🤖 AI Summary
Poor generalizability of existing biomedical 3D foundation models stems primarily from limited scale and insufficient anatomical, modality, and protocol coverage in public datasets. To address this, we propose the first general volumetric representation learning paradigm that requires no real 3D medical images: it synthesizes highly diverse virtual data stochastically to explicitly model domain shifts during training; integrates contrastive learning with domain-invariant feature pretraining to build a robust backbone resilient to imaging artifacts and acquisition variations. Our method achieves state-of-the-art performance on both cross-modality image registration and few-shot organ segmentation—two clinically critical yet data-hungry tasks—while entirely eliminating dependence on real medical data. This marks the first dual-task co-advancement enabled by synthetic-data-driven foundation modeling, establishing a scalable, reproducible, and resource-efficient paradigm for low-data biomedical AI.
📝 Abstract
Current volumetric biomedical foundation models struggle to generalize as public 3D datasets are small and do not cover the broad diversity of medical procedures, conditions, anatomical regions, and imaging protocols. We address this by creating a representation learning method that instead anticipates strong domain shifts at training time itself. We first propose a data engine that synthesizes highly variable training samples that would enable generalization to new biomedical contexts.
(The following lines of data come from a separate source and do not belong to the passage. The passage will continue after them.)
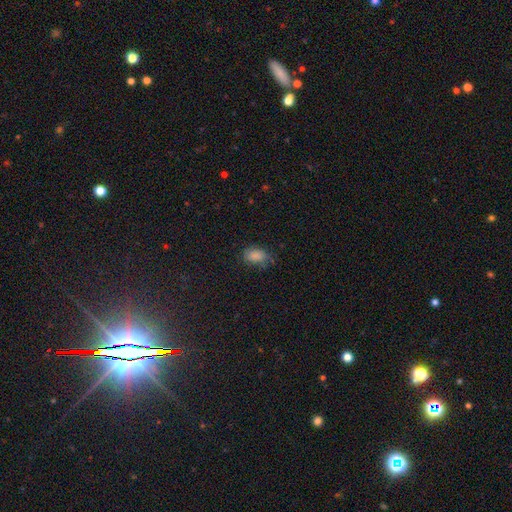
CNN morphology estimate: type=smooth (83%); roundness=in between (85%); merging=none (65%).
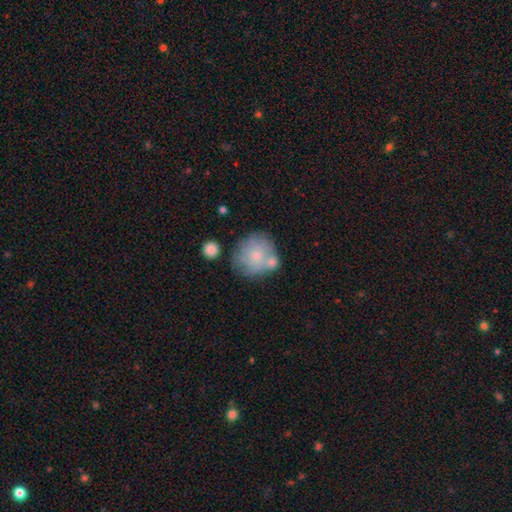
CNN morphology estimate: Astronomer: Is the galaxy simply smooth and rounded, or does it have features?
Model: smooth — 67%.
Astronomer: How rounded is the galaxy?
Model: round — 87%.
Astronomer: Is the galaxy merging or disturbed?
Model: none — 54%.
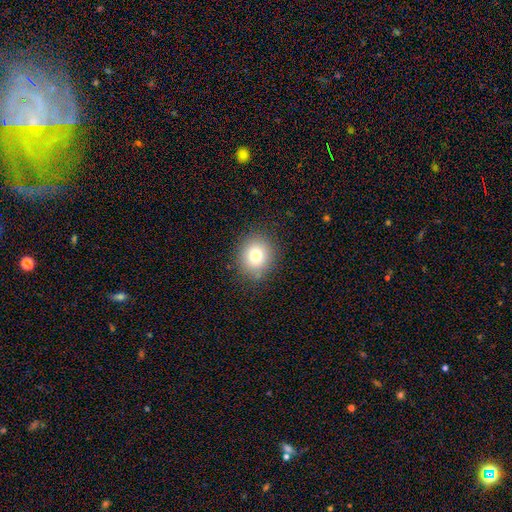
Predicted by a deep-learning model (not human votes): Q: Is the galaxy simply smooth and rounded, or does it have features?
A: smooth — 77%.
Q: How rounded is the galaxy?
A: round — 78%.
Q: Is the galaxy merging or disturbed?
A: none — 86%.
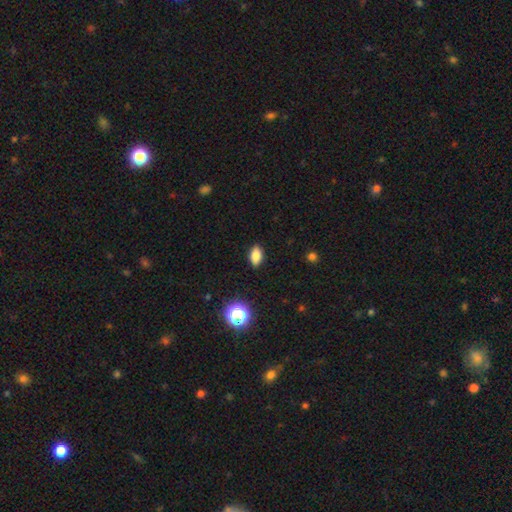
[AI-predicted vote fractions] smooth 81%, star or artifact 11%, featured or disk 8%. Down the decision tree: how rounded — in between (87%); merging — none (88%).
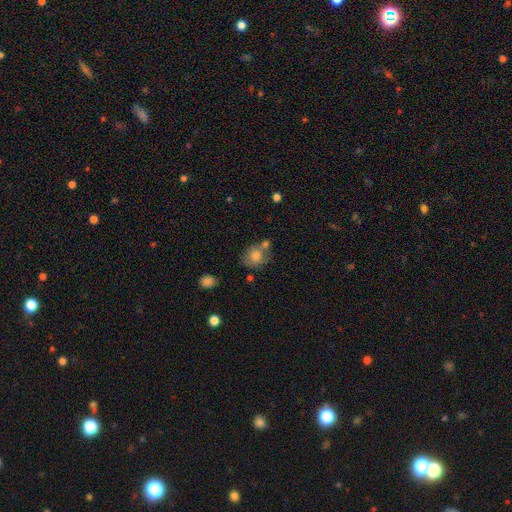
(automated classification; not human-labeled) smooth 76%, featured or disk 14%, star or artifact 10%. Down the decision tree: how rounded — round (73%); merging — none (53%).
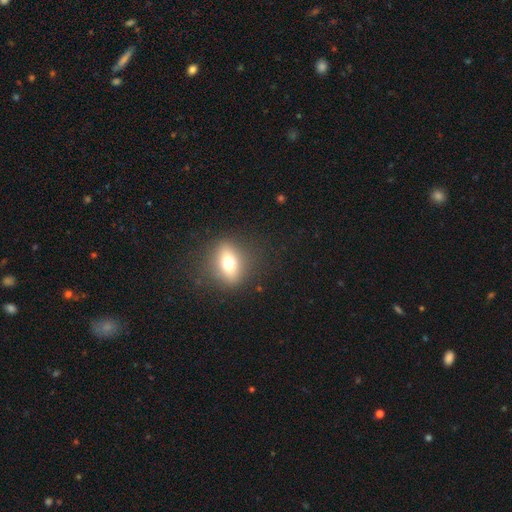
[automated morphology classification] type=smooth (41%); merging=none (87%).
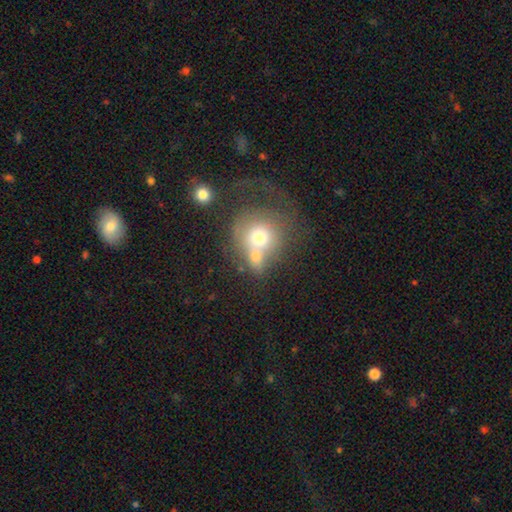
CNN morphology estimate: smooth 65%, featured or disk 22%, star or artifact 14%. Down the decision tree: how rounded — round (80%); merging — merger (52%).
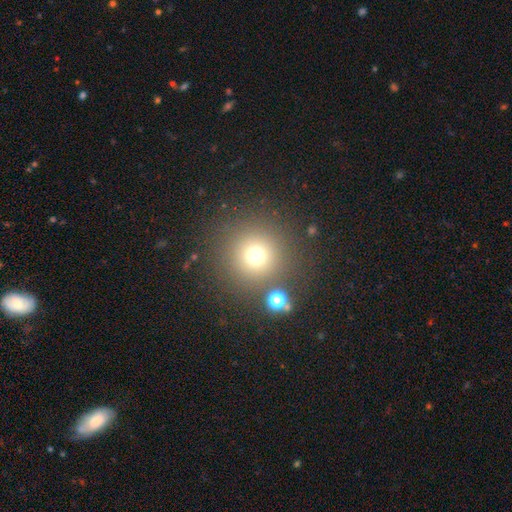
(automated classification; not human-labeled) Overall: smooth (71%). How rounded: round (96%). Merging: none (84%).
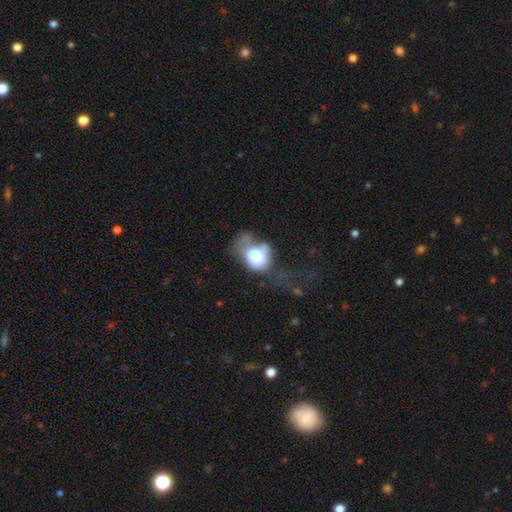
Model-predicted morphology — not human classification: This appears to be a smooth galaxy with no disk features (63%) that is in between round and cigar-shaped (66%). Merging: major disturbance (50%).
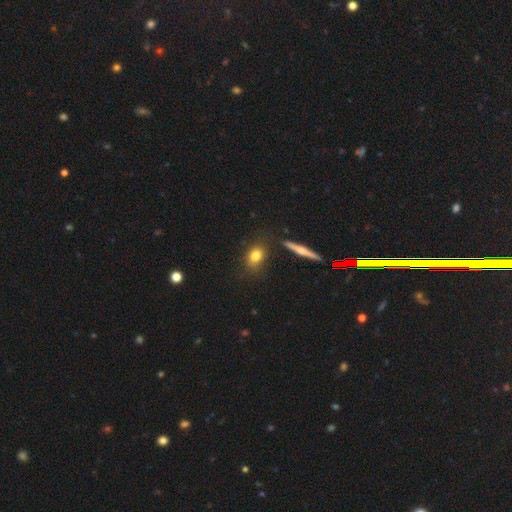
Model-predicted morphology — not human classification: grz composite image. It shows a smooth galaxy with no disk features (78%) that is in between round and cigar-shaped (61%). Merging: none (80%).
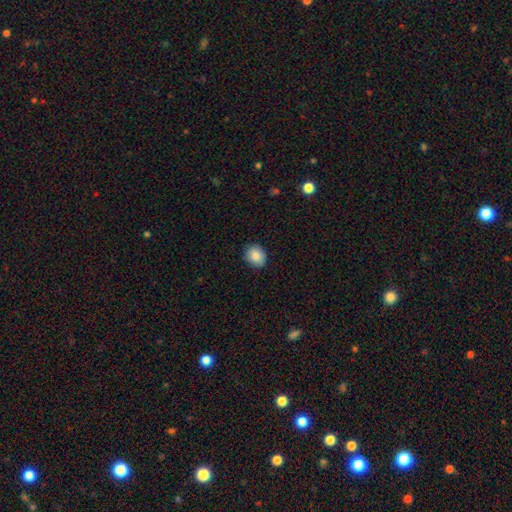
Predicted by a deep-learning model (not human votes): This is clearly a smooth galaxy (87%). How rounded: likely round (63%). Merging: clearly none (88%).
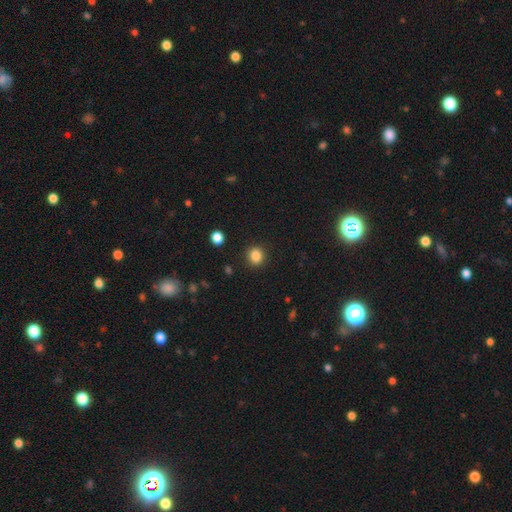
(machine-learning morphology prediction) Smooth or featured?
  - smooth: 86% *
  - star or artifact: 11%
  - featured or disk: 4%
How rounded?
  - round: 74% *
  - in between: 25%
  - cigar-shaped: 1%
Merging?
  - none: 89% *
  - minor disturbance: 7%
  - major disturbance: 2%
  - merger: 1%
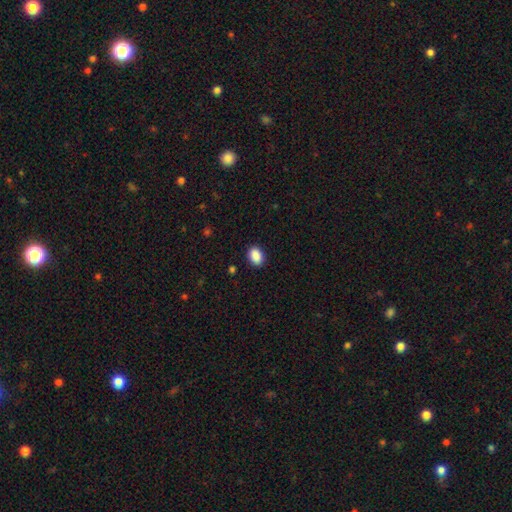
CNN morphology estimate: Overall: smooth (90%). How rounded: in between (80%). Merging: none (88%).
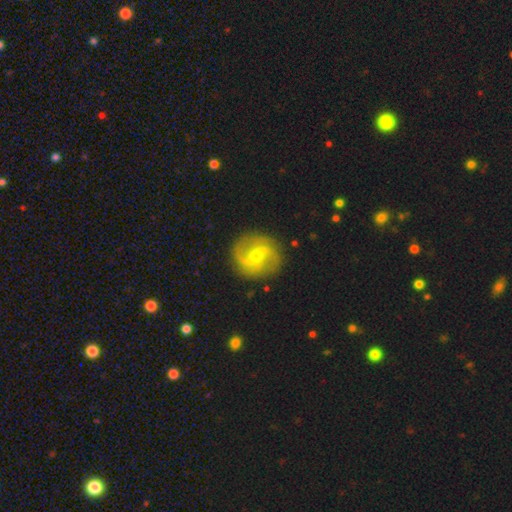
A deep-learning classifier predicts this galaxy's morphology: Smooth or featured? Predicted: featured or disk (p=0.85). Edge-on disk? Predicted: no (p=0.97). Bar? Predicted: weak (p=0.46). Spiral arms? Predicted: yes (p=0.95). Spiral winding? Predicted: loose (p=0.47). Spiral arm count? Predicted: 2 (p=0.88). Bulge size? Predicted: small (p=0.56). Merging? Predicted: none (p=0.85).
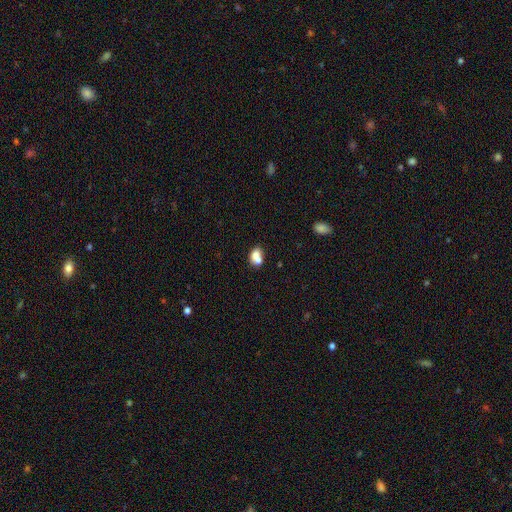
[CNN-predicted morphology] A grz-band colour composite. It shows a smooth galaxy with no disk features (73%) that is in between round and cigar-shaped (60%). Merging: merger (51%).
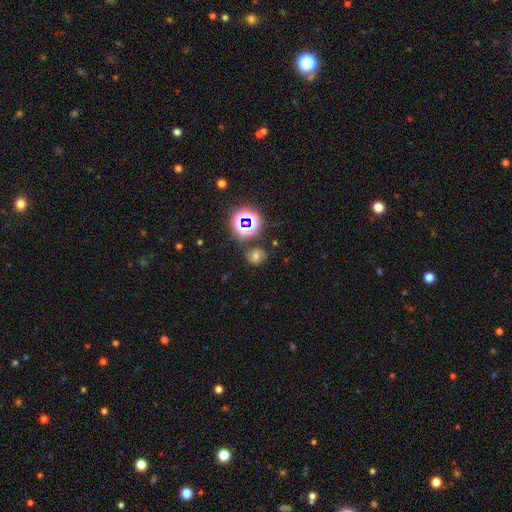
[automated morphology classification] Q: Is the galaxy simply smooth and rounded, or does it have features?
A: smooth — 46%.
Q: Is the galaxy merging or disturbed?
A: none — 76%.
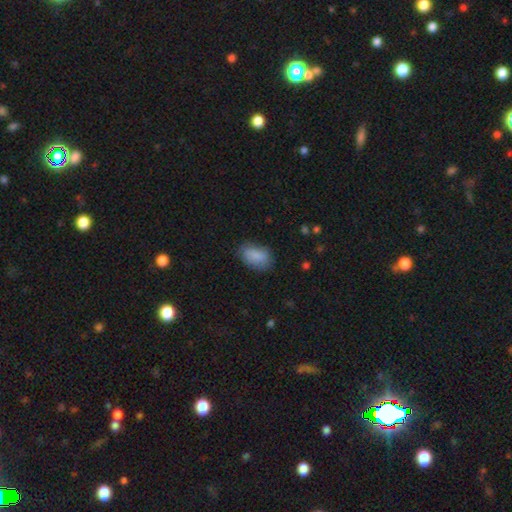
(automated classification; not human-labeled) A smooth galaxy with no disk features (86%) that is in between round and cigar-shaped (90%).

Vote fractions:
- Smooth or featured? smooth: 86% / star or artifact: 7% / featured or disk: 7%
- How rounded? in between: 90% / round: 8% / cigar-shaped: 2%
- Merging? none: 74% / minor disturbance: 20% / major disturbance: 5% / merger: 1%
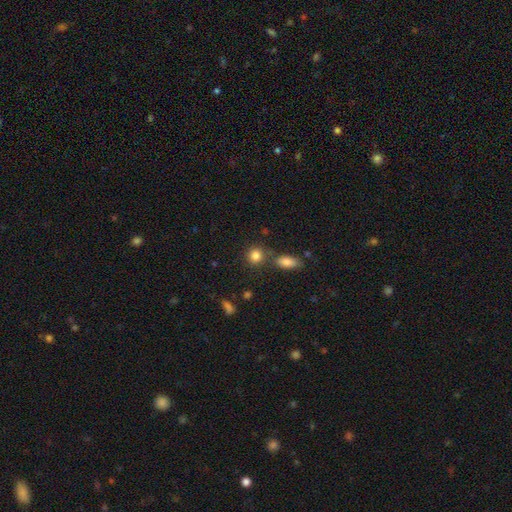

To then train a single 3D network for any voxel-level task, we develop a contrastive learning method that pretrains the network to be stable against nuisance imaging variation simulated by the data engine, a key inductive bias for generalization. This network's features can be used as robust representations of input images for downstream tasks and its weights provide a strong, dataset-agnostic initialization for finetuning on new datasets. As a result, we set new standards across both multimodality registration and few-shot segmentation, a first for any 3D biomedical vision model, all without (pre-)training on any existing dataset of real images.